PM Ali Zidan has pledged a cabinet reshuffle and June will see the start of the witch hunts to first brand and then oust certain officials as Qaddafi remnants. This uncertainty casts great doubt over the timeline and outcome of the constitution drafting procedure.
Power drains away
Prospects for a new democratic Libyan state with functioning institutions governed in line with a modern constitution do not appear to be good. But at the other extreme, and equally unlikely, is something akin to a perpetual state of anarchy as the government melts away to be replaced by competing tribes, militias and various regional and ideological interest groups.
More likely, perhaps, is some middle ground: an unhappy equilibrium whereby different stakeholders come to dominate different institutions such as the security services, oil sector, and border control in a sort of semi-functional, semi-corrupt power-sharing agreement. In this arrangement the men with guns will still exert their influence but by getting the government to rubber stamp their power grabs with a veneer of legality.
The central government has already eviscerated its own power by voting away its right to select the constitutional committee, while the militias, Islamists, and localists are ensconced in their various fiefdoms and appear nearly impossible to dislodge.
Libya’s international allies had the last 20 months to support the liberal central authorities against the recalcitrant militias but were reluctant to engage in capacity building activities out of concern for committing scarce resources or putting their own citizens in harm’s way.
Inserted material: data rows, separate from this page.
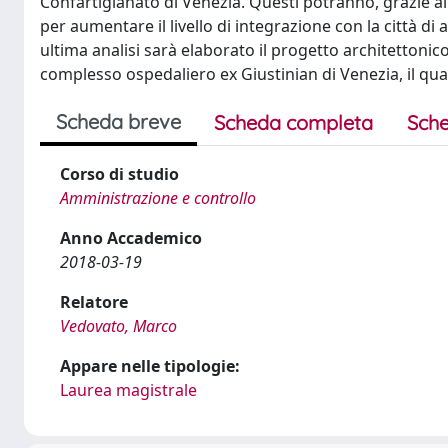
Confartigianato di Venezia. Questi potranno, grazie a
per aumentare il livello di integrazione con la città di a
ultima analisi sarà elaborato il progetto architettoni
complesso ospedaliero ex Giustinian di Venezia, il qua
Scheda breve
Scheda completa
Sche
Corso di studio
Amministrazione e controllo
Anno Accademico
2018-03-19
Relatore
Vedovato, Marco
Appare nelle tipologie:
Laurea magistrale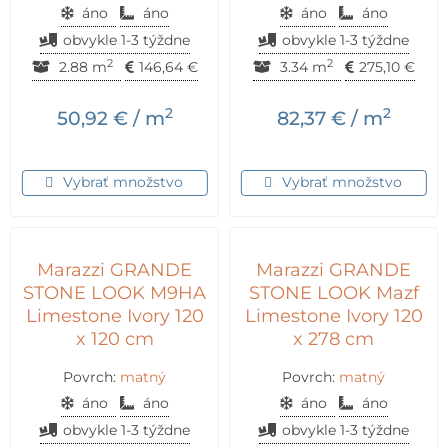
áno
áno
áno
áno
obvykle 1-3 týždne
obvykle 1-3 týždne
2
2
2.88 m
146,64
€
3.34 m
275,10
€
2
2
50,92
€
/ m
82,37
€
/ m
Vybrať množstvo
Vybrať množstvo
Marazzi GRANDE
Marazzi GRANDE
STONE LOOK M9HA
STONE LOOK Mazf
Limestone Ivory 120
Limestone Ivory 120
x 120 cm
x 278 cm
Povrch:
matný
Povrch:
matný
áno
áno
áno
áno
obvykle 1-3 týždne
obvykle 1-3 týždne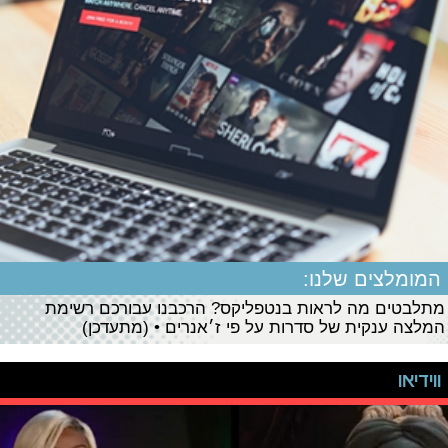
המומלצים שלנו:
מתלבטים מה לראות בנטפליקס? הרכבנו עבורכם רשימת
המלצה ענקית של סדרות על פי ז׳אנרים • (מתעדכן)
ווידיאו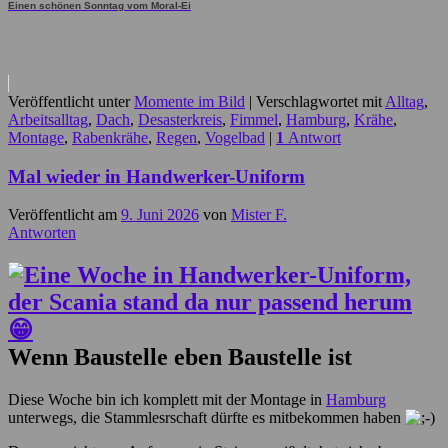
Einen schönen Sonntag vom Moral-Ei
Veröffentlicht unter
Momente im Bild
|
Verschlagwortet mit
Alltag
,
Arbeitsalltag
,
Dach
,
Desasterkreis
,
Fimmel
,
Hamburg
,
Krähe
,
Montage
,
Rabenkrähe
,
Regen
,
Vogelbad
|
1
Antwort
Mal wieder in Handwerker-Uniform
Veröffentlicht am
9. Juni 2026
von
Mister F.
Antworten
Wenn Baustelle eben Baustelle ist
Diese Woche bin ich komplett mit der Montage in
Hamburg
unterwegs, die Stammlesrschaft dürfte es mitbekommen haben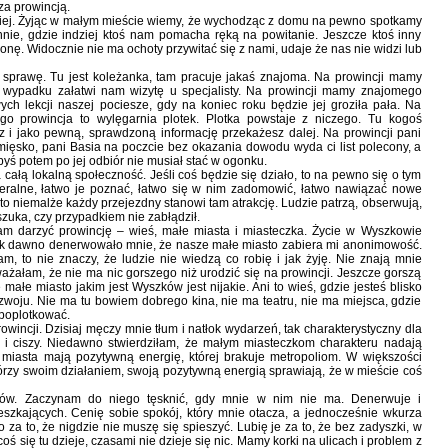
a prowincją.
niej. Żyjąc w małym mieście wiemy, że wychodząc z domu na pewno spotkamy
ie, gdzie indziej ktoś nam pomacha ręką na powitanie. Jeszcze ktoś inny
nę. Widocznie nie ma ochoty przywitać się z nami, udaje że nas nie widzi lub
 sprawę. Tu jest koleżanka, tam pracuje jakaś znajoma. Na prowincji mamy
m wypadku załatwi nam wizytę u specjalisty. Na prowincji mamy znajomego
ych lekcji naszej pociesze, gdy na koniec roku będzie jej groziła pała. Na
go prowincja to wylęgarnia plotek. Plotka powstaje z niczego. Tu kogoś
z i jako pewną, sprawdzoną informację przekażesz dalej. Na prowincji pani
ięsko, pani Basia na poczcie bez okazania dowodu wyda ci list polecony, a
 byś potem po jej odbiór nie musiał stać w ogonku.
całą lokalną społeczność. Jeśli coś będzie się działo, to na pewno się o tym
eralne, łatwo je poznać, łatwo się w nim zadomowić, łatwo nawiązać nowe
 to niemalże każdy przejezdny stanowi tam atrakcję. Ludzie patrzą, obserwują,
szuka, czy przypadkiem nie zabłądził.
am darzyć prowincję – wieś, małe miasta i miasteczka. Życie w Wyszkowie
tak dawno denerwowało mnie, że nasze małe miasto zabiera mi anonimowość.
m, to nie znaczy, że ludzie nie wiedzą co robię i jak żyję. Nie znają mnie
ażałam, że nie ma nic gorszego niż urodzić się na prowincji. Jeszcze gorszą
małe miasto jakim jest Wyszków jest nijakie. Ani to wieś, gdzie jesteś blisko
rozwoju. Nie ma tu bowiem dobrego kina, nie ma teatru, nie ma miejsca, gdzie
poplotkować.
wincji. Dzisiaj męczy mnie tłum i natłok wydarzeń, tak charakterystyczny dla
 i ciszy. Niedawno stwierdziłam, że małym miasteczkom charakteru nadają
 miasta mają pozytywną energię, której brakuje metropoliom. W większości
którzy swoim działaniem, swoją pozytywną energią sprawiają, że w mieście coś
ków. Zaczynam do niego tęsknić, gdy mnie w nim nie ma. Denerwuje i
eszkających. Cenię sobie spokój, który mnie otacza, a jednocześnie wkurza
za to, że nigdzie nie muszę się spieszyć. Lubię je za to, że bez zadyszki, w
się tu dzieje, czasami nie dzieje się nic. Mamy korki na ulicach i problem z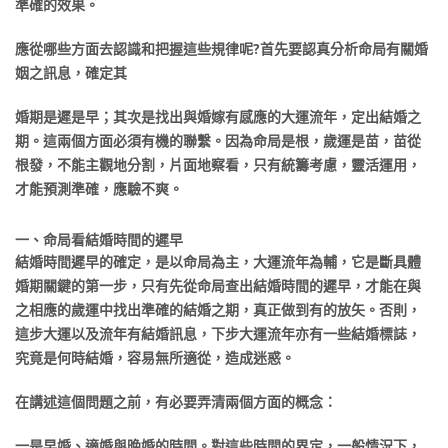
準確的效果。
應從哪些方面去認識和把握這些規律呢?首先要認真分析命局有關婚
姻之訊息，確定其
婚期是遲是早；其次是找出與婚嫁有感應的大運流年，定出結婚之
期。這兩個方面必須有機的聯繫。因為命局是根，歲運是苗，苗從
根發，不能主觀地分割，片面地察看，只有統籌考慮，靈活運用，
才能預測準確，應驗不爽。
一、命局看結婚時間的遲早
結婚時間遲早的確定，是以命局為主，大運流年為輔，它是斷具體
婚期關鍵的第一步，只有先從命局查出結婚時間的遲早，才能在與
之相應的歲運中找出準確的結婚之期，真正做到有的放矢。否則，
這步大運以及流年有結婚訊息，下步大運流年亦有一些結婚標誌，
究竟是何時結婚，容易無所適從，造成迷惑。
在講述這個問題之前，有必要弄清兩個方面的概念：
一是早婚、適婚與晚婚的時間。對這些時間的界定，一般情況下，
Now the window of opportunity for Western countries to truly help the Libyan people achieve their aims of security, justice, and the rule of law as pledged in Paris on 13 February is rapidly closing.
UK‘s pivotal role
The US, UK, and French embassies in Tripoli issued a joint statement on 8 May reiterating their support for Libya’s transition and their dismay at the use of violence. Yet such statements may seem to Libyans as ‘too little, too late’, because they fail to dispel fears of a Western exodus. As the security situation in Tripoli and Benghazi has deteriorated, expatriates in the oil sector and diplomats serving as advisers at Libyan Ministries have been forced to leave the country.
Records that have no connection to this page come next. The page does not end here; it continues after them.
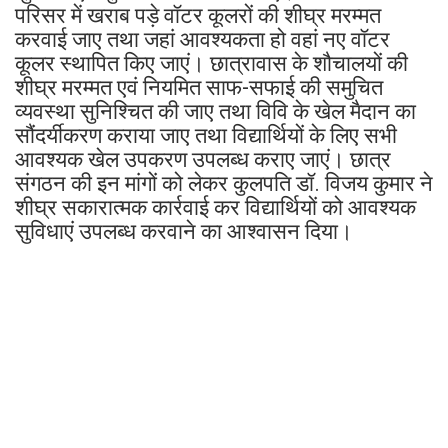
परिसर में खराब पड़े वॉटर कूलरों की शीघ्र मरम्मत
करवाई जाए तथा जहां आवश्यकता हो वहां नए वॉटर
कूलर स्थापित किए जाएं। छात्रावास के शौचालयों की
शीघ्र मरम्मत एवं नियमित साफ-सफाई की समुचित
व्यवस्था सुनिश्चित की जाए तथा विवि के खेल मैदान का
सौंदर्यीकरण कराया जाए तथा विद्यार्थियों के लिए सभी
आवश्यक खेल उपकरण उपलब्ध कराए जाएं। छात्र
संगठन की इन मांगों को लेकर कुलपति डॉ. विजय कुमार ने
शीघ्र सकारात्मक कार्रवाई कर विद्यार्थियों को आवश्यक
सुविधाएं उपलब्ध करवाने का आश्वासन दिया।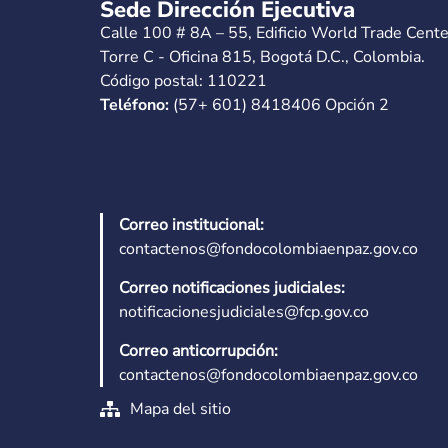
Sede Dirección Ejecutiva
Calle 100 # 8A – 55, Edificio World Trade Cente
Torre C - Oficina 815, Bogotá D.C., Colombia.
Código postal: 110221
Teléfono:
(57+ 601) 8418406 Opción 2
Correo institucional:
contactenos@fondocolombiaenpaz.gov.co
Correo notificaciones judiciales:
notificacionesjudiciales@fcp.gov.co
Correo anticorrupción:
contactenos@fondocolombiaenpaz.gov.co
Mapa del sitio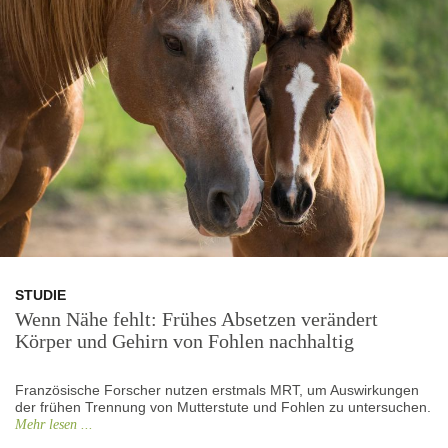
STUDIE
Wenn Nähe fehlt: Frühes Absetzen verändert
Körper und Gehirn von Fohlen nachhaltig
Französische Forscher nutzen erstmals MRT, um Auswirkungen
der frühen Trennung von Mutterstute und Fohlen zu untersuchen.
Mehr lesen ...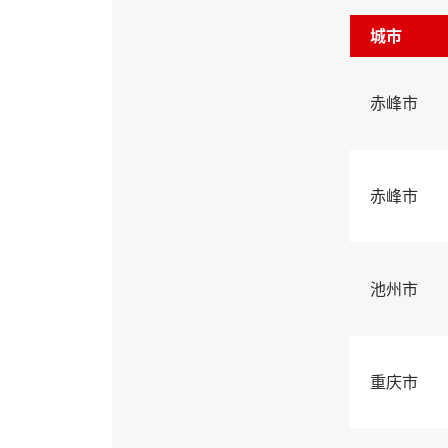
城市
赤峰市
赤峰市
池州市
重庆市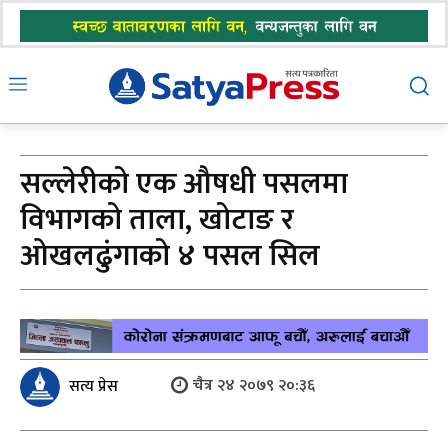
सल्लेरीको एक औषधी पसलमा
विभागको ताला, खोटाङ र
ओखलढुंगाको ४ पसल सिल
चैत्र २४ २०७९ २०:३६
सत्य प्रेस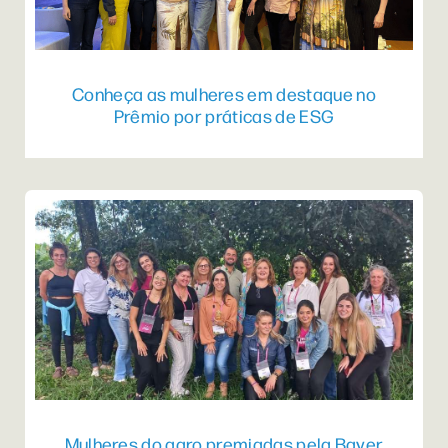
Conheça as mulheres em destaque no
Prêmio por práticas de ESG
Mulheres do agro premiadas pela Bayer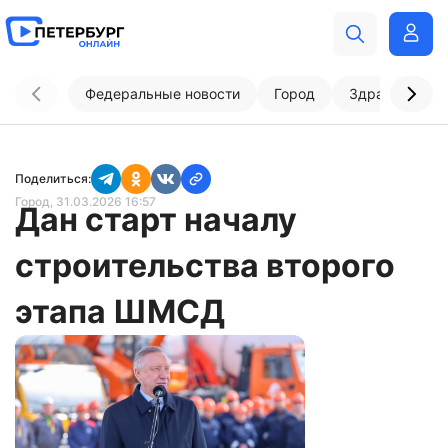
Федеральные новости
Город
Здравоохран
Поделиться:
Город
, 31.03.2026 16:57
Дан старт началу
строительства второго
этапа ШМСД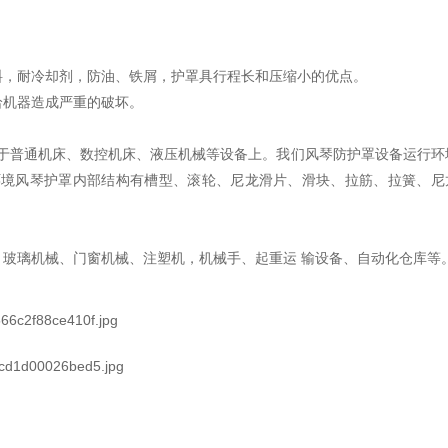
料，耐冷却剂，防油、铁屑，护罩具行程长和压缩小的优点。
给机器造成严重的破坏。
于普通机床、数控机床、液压机械等设备上。我们风琴防护罩设备运行环
环境风琴护罩内部结构有槽型、滚轮、尼龙滑片、滑块、拉筋、拉簧、尼
玻璃机械、门窗机械、注塑机，机械手、起重运 输设备、自动化仓库等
Even though the blockaded ministries reopened on 13 May, the foreign advisors are unlikely to come back any time soon. The French have promised to honour their commitment to send trainers for border security teams, but Britain occupies a pivotal diplomatic position able to reignite a new consensus for coordinated engagement in the country. Among world statesman, only David Cameron has both the inclination and the personal links to Barack Obama and the relevant Middle Eastern players (Turkey, UAE, and Qatar) to rally a new coalition to action.
Armed groups have shown their willingness and aptitude at interfering with democratic processes, while democratically elected bodies have shown tendencies to avoid violence and appease their armed opponents out of hope of building consensus. The scales are definitely tipping against the central government and it is truly impossible to say what will happen next.
Jason Pack is a researcher at Cambridge University, president of Libya-Analysis.com, and editor of The 2011 Libyan Uprisings and the Struggle for the Post-Qaddafi Future (Palgrave Macmillan June 2013).